How and Why We Age by Leonard Hayflick, PhD, Ballantine Books, New York, 1994, 342 pages.

Reversing Human Aging by Michael Fossel, PhD, MD, William Morrow and Company, New York, 1996, 255 pages.

Dr. Hayflick, Professor of Anatomy at UCSF and former professor of Microbiology at Stanford, was the keynote speaker at this year’s conference of the American Medical Writer’s Association. His book, How and Why We Age, which is written "for the intelligent reader of any age who is curious about biogerontology, the biology of aging," is the first comprehensive, unbiased account of its kind to document what is presently known in this field. He distinguishes the biological aspects of aging - normal, genetically programmed phenomena - from the medical aspects - abnormalities such as diseases or illnesses which may occur as normal age increases the body’s vulnerability. In the course of his book, he details the growing body of research, which he believes scientists have an obligation to make known, and clearly understandable, to the public.

Hayflick writes for the lay reader and believes that the study of aging, until recently considered an uninteresting scientific backwater, is one of the last major biological frontiers. It has, only lately, been elevated from the domain of quacks and merchandisers to the level of a respected science. He feels many scientists have been afflicted with a type of bigotry he calls "ageism" - a bias against aging and the elderly. But with the graying of the American population this attitude is gradually changing. More money than ever before is being spent on aging research, and biotech companies, such as Geron are being created for the express purpose of exploring the fundamental aging processes. Hayflick saw a need to offer the public an accessible, unbiased overview of our current knowledge about this vast and growing subject. His book serves as an excellent primer on aging for adolescent and adult alike, and should be recommended reading for everyone prior to their parents’ 65 birthdays.

Michael Fossel’s book, Reversing Human Aging, reads like captivating science fiction after Hayflick’s scholarly treatment of biogerontology. The very title of Fossel’s book raises skeptical hackles as one opens it and prepares to read, but the author is quick to disclose that his work is intended to be an exploration of the possibilities implicit in the findings of modern aging research, and is therefore a presentation of his opinion alone.

Fossel feels that the ability to foresee, however "dimly and erroneously", may guide the human race to make more humane choices, "finding grace and enlightenment where we might otherwise have fallen into darker paths."

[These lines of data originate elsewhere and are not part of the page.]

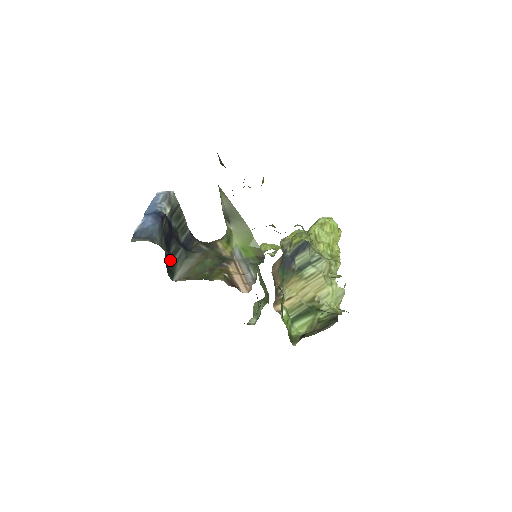
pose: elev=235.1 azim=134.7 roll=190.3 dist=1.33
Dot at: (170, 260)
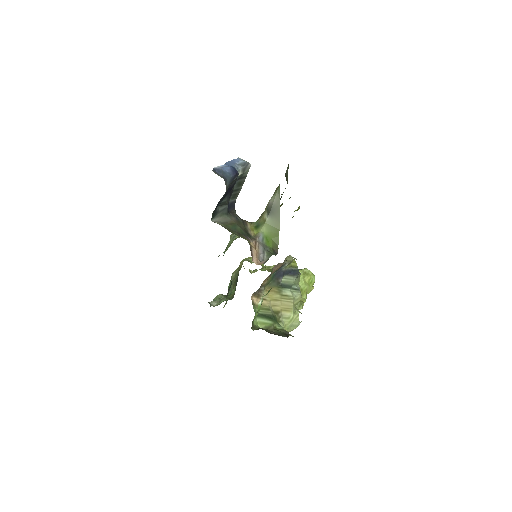
Dot at: (218, 206)
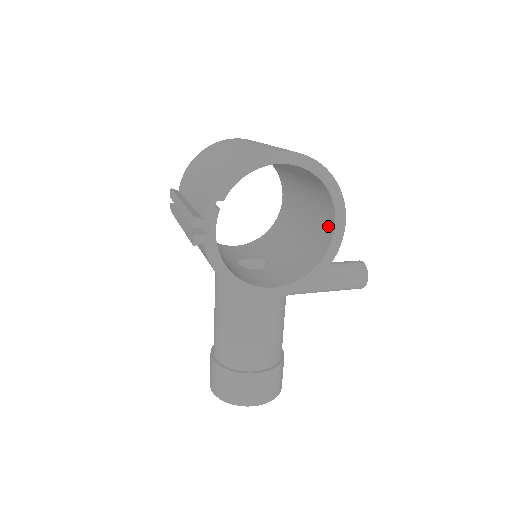
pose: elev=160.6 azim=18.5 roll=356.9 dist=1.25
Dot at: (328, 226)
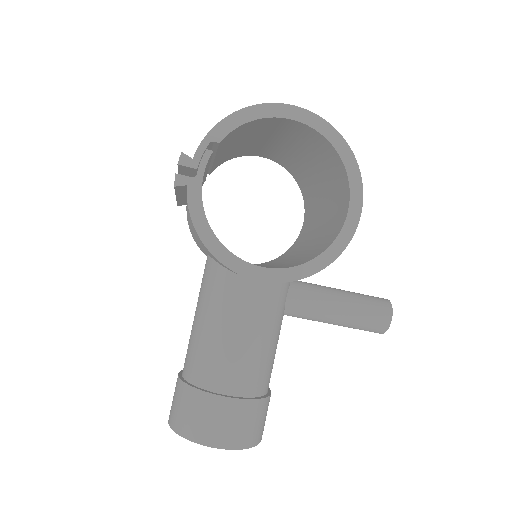
Dot at: (341, 215)
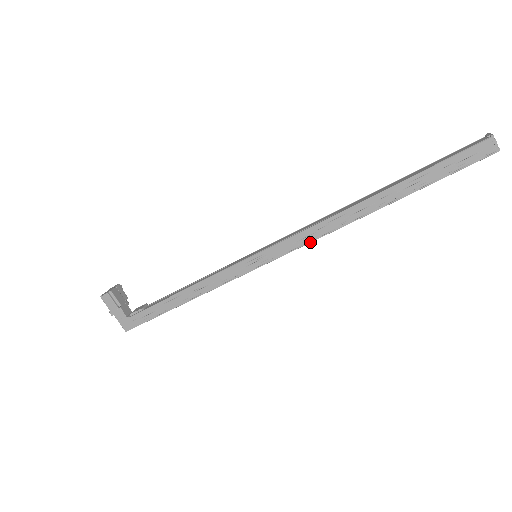
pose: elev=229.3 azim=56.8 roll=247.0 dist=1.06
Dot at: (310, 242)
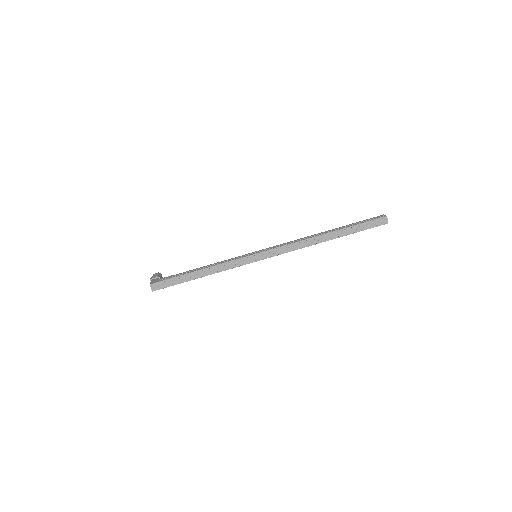
Dot at: (288, 244)
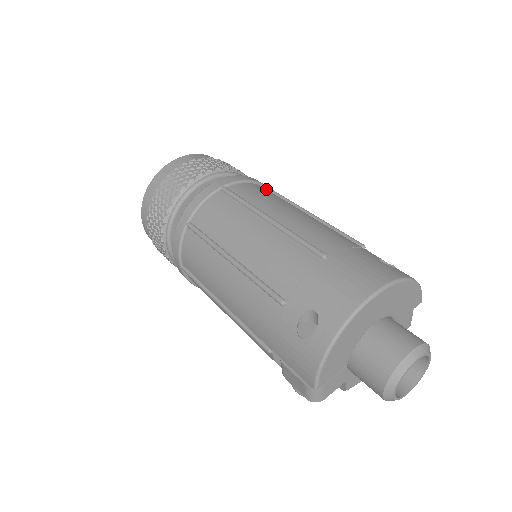
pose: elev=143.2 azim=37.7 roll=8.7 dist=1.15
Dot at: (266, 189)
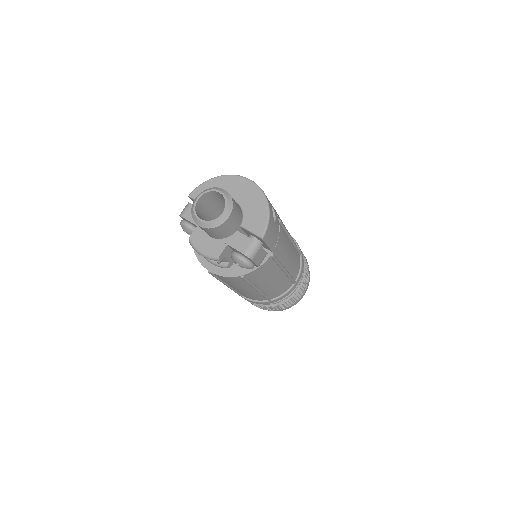
Dot at: occluded
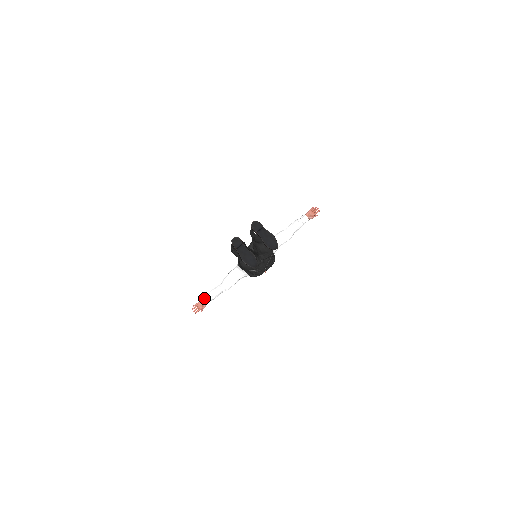
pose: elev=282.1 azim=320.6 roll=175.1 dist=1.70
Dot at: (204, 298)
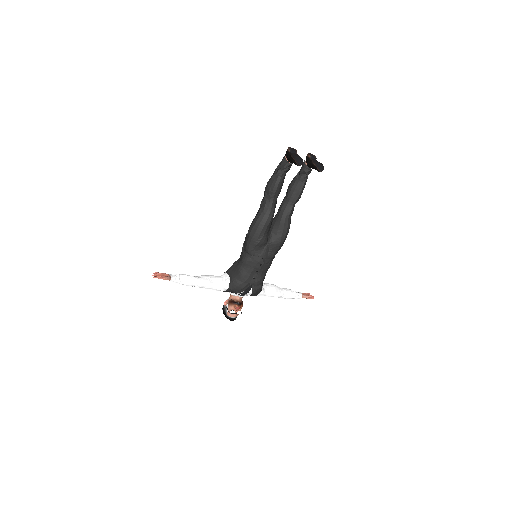
Dot at: occluded
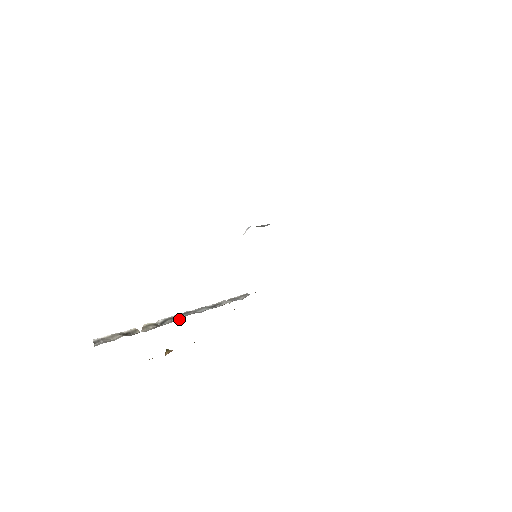
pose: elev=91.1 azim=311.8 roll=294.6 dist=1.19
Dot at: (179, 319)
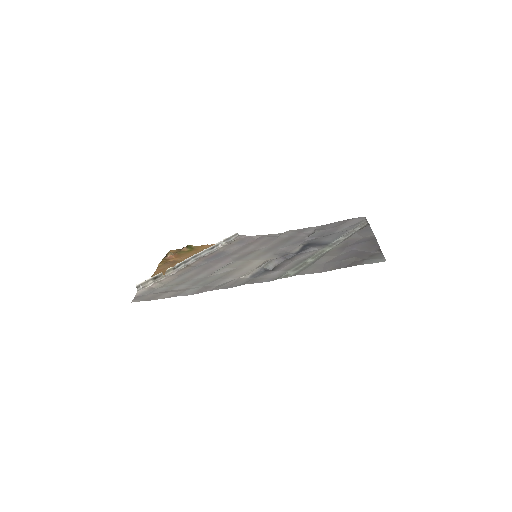
Dot at: (189, 262)
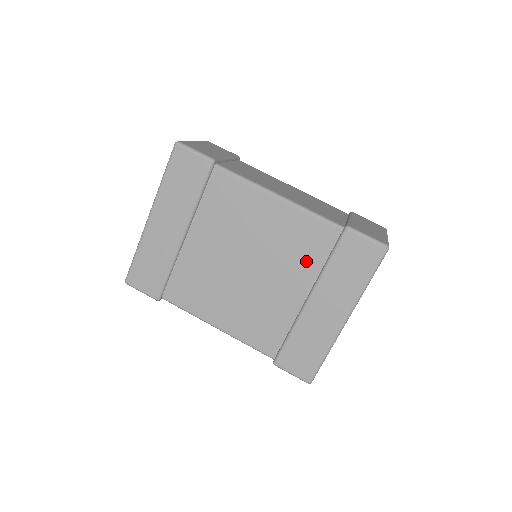
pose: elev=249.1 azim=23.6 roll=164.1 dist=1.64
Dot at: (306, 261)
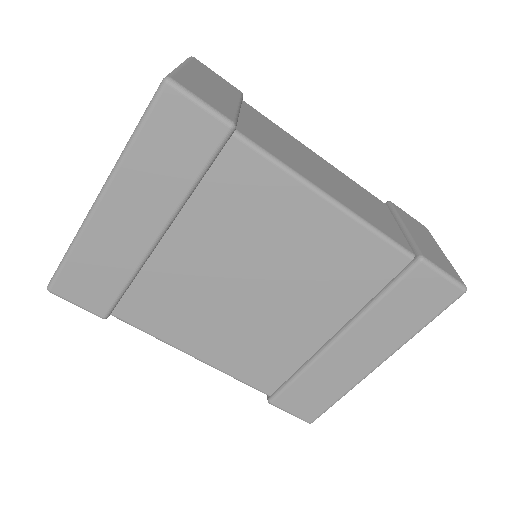
Dot at: (347, 292)
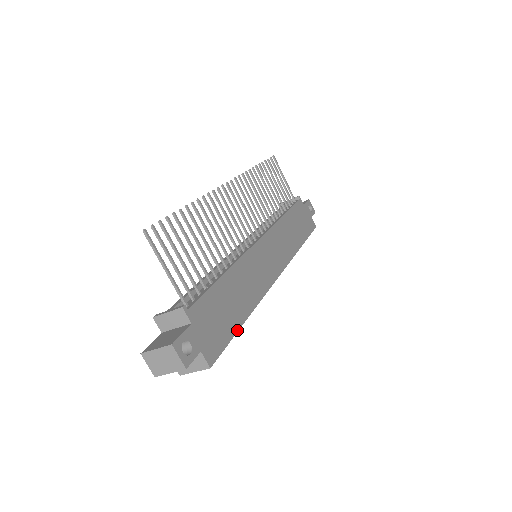
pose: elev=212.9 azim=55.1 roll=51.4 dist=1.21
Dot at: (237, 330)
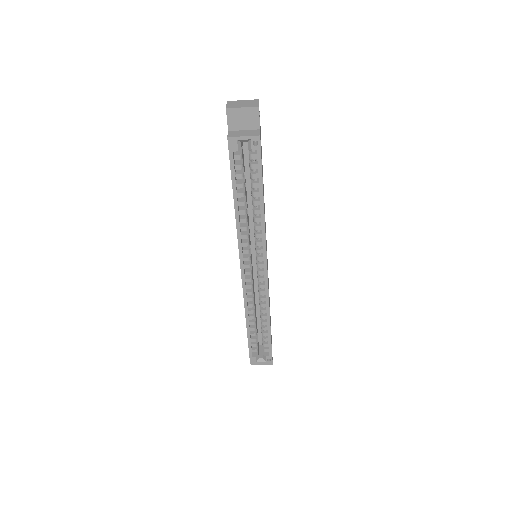
Dot at: occluded
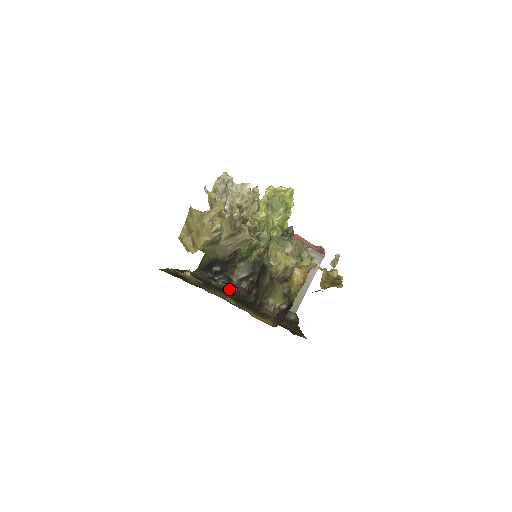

With this cautionary introduction, as well as a tribute to Leonard Hayflick, for "finding the truth and telling others", Fossel launches into an engaging and absorbing description of the state of the art in the biology of aging. He details many of the mechanisms described in Hayflick’s work, and includes some excellent graphics illustrating processes of cellular physiology.

Then after laying the theoretical groundwork, he takes a leap into science fiction, and speculates about what we might expect if we could turn back the cellular clock, probably with the use of telomerase (an enzyme which repairs DNA strands that have undergone normal age related shortening) or telomerase inhibitors. He suggests that the first diseases we will try to treat with these therapies will be progeria, vessel disease, and cancer. Then he looks ahead to the possibility of widespread, low cost telomerase therapy to arrest or reverse the aging process.

Fossel’s last chapter is a guide through some of the social, political, psychological and ethical considerations that accompany the issues surrounding the deliberate systematic lengthening of the average human life span. It has a bit of the feel of Toffler’s Future Shock and is clearly intended to provoke thoughtful reflection about the obligations that will go hand in hand with the pleasures of a longer healthier life. Hayflick cautions that as Social Security, entitlements, and education came under the cutting knife or at least the freezing knife, it may be entirely reasonable, certainly not heretical, that research should come under the same blade. If social security retirement was set at age 65, when the average life expectancy was 45-55, shouldn’t that now be advanced to beyond our current life expectancy of 75?

"Were we to cure all disease and enable you to live forever, it would not make you one whit nobler than you are now. That will not happen unless you make it so." Fossel’s book is a fascinating, often speculative account, but masterfully written and well grounded in current research. It is definitely worth the time it takes to read it, and will undoubtedly join Hayflick’s book on your list of recommended reading for family, friends and patients alike.